The changes to tariff are mostly about flexibility, so it should still be transparent; you should still be able to work out what people are being paid, which I think is important, and you should be able to benchmark between different providers, but instead of paying for each operation and each widget bit by bit, you can have formulas that try to reflect fixed costs. You can do it in a different way that adds some flexibility into the system, which I think is important when you are trying to bring providers and commissioners into common alignment over where the money is going. Tariffs had the problem of setting them at each other’s throats sometimes, because every time someone was admitted to a hospital you would get another payment, so commissioners wanted to keep it down and providers wanted to keep it up. There is the chance to try to align some of those incentives, but there is still a lot of gap around what actually will go down to place and what will determine it; of course, again, the budgets need to be equitable.
Nigel Edwards: Richard, if I may, I think a very important point that ought to be made here is that because the allocations will now shift from 100-plus clinical commissioning groups to 42 ICSs, the variations between them will be evened out. There will need to be some way of recognising the fact that within an ICS, you have very different patterns of need, which at the moment are recognised by the allocation formula, but in the future will not be. The money will be received by the ICS, so I think there is a question there. I know that local authorities—and, indeed, GPs and primary care networks—will want to say, “If we are in a particularly deprived area and we have historically had higher funding to recognise that, we would expect that to continue.” There ought to be a line of sight from the national allocation formula based on need to the money that is received by our locality.

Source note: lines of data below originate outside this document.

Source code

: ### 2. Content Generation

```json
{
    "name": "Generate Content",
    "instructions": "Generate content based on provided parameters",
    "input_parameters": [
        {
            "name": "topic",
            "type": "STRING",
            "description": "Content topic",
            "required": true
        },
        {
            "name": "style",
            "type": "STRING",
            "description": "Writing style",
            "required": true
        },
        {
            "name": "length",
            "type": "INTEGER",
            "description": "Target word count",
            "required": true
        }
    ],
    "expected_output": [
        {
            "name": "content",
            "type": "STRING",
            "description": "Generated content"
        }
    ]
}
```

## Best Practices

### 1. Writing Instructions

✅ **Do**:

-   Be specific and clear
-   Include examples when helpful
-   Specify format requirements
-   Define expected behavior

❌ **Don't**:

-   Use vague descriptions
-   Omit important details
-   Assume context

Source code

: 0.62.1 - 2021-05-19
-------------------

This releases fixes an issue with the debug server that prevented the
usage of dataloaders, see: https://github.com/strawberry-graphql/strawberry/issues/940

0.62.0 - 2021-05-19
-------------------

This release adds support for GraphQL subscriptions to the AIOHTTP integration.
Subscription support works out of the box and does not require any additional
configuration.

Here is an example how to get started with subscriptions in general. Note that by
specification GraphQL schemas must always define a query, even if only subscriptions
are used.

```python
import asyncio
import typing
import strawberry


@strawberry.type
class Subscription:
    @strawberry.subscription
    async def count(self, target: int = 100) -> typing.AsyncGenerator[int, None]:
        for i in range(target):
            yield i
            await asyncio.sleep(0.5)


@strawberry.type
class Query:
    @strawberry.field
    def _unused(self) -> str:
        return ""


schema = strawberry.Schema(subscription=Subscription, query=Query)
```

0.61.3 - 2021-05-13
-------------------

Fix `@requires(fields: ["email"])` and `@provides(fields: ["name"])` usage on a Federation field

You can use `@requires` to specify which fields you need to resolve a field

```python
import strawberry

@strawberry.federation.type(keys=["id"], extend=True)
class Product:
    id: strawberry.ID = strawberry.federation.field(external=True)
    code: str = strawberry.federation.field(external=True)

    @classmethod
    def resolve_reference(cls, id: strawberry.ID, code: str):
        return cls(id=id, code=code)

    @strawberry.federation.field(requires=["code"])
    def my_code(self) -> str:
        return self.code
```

Sorry, Richard. I thought you made a really good point.
Richard Murray: That is absolutely all right. On capital, the Bill does not really change the way that capital works in this system. The only difference is the ability of the Department, through NHS England, to cap the spending of foundation trusts, which they have not been able to do in the past. There are some limits around them being able to do that, but it gives an additional lever at national level. Having said that, the way that capital is working in the system has changed fundamentally already: some capital goes through an allocation system, a bit like the revenue funding, and I am leading a review for NHS England now on how that money flows.
The bit that I think is really uncertain is how the big hospital schemes get picked. That is the bit that looks very different. Obviously, there is a manifesto commitment. There used to be a process by which it was determined whether providers could afford to repay—if they could do it through loans, or if there was a need system. That is now going off in a completely different place, and I think that is the bit that is not quite clear. How does that work within this system? Who gets to choose how those projects get picked, so to speak? That is the big change but, again, it is not actually in the Bill; it is being done under the existing rules.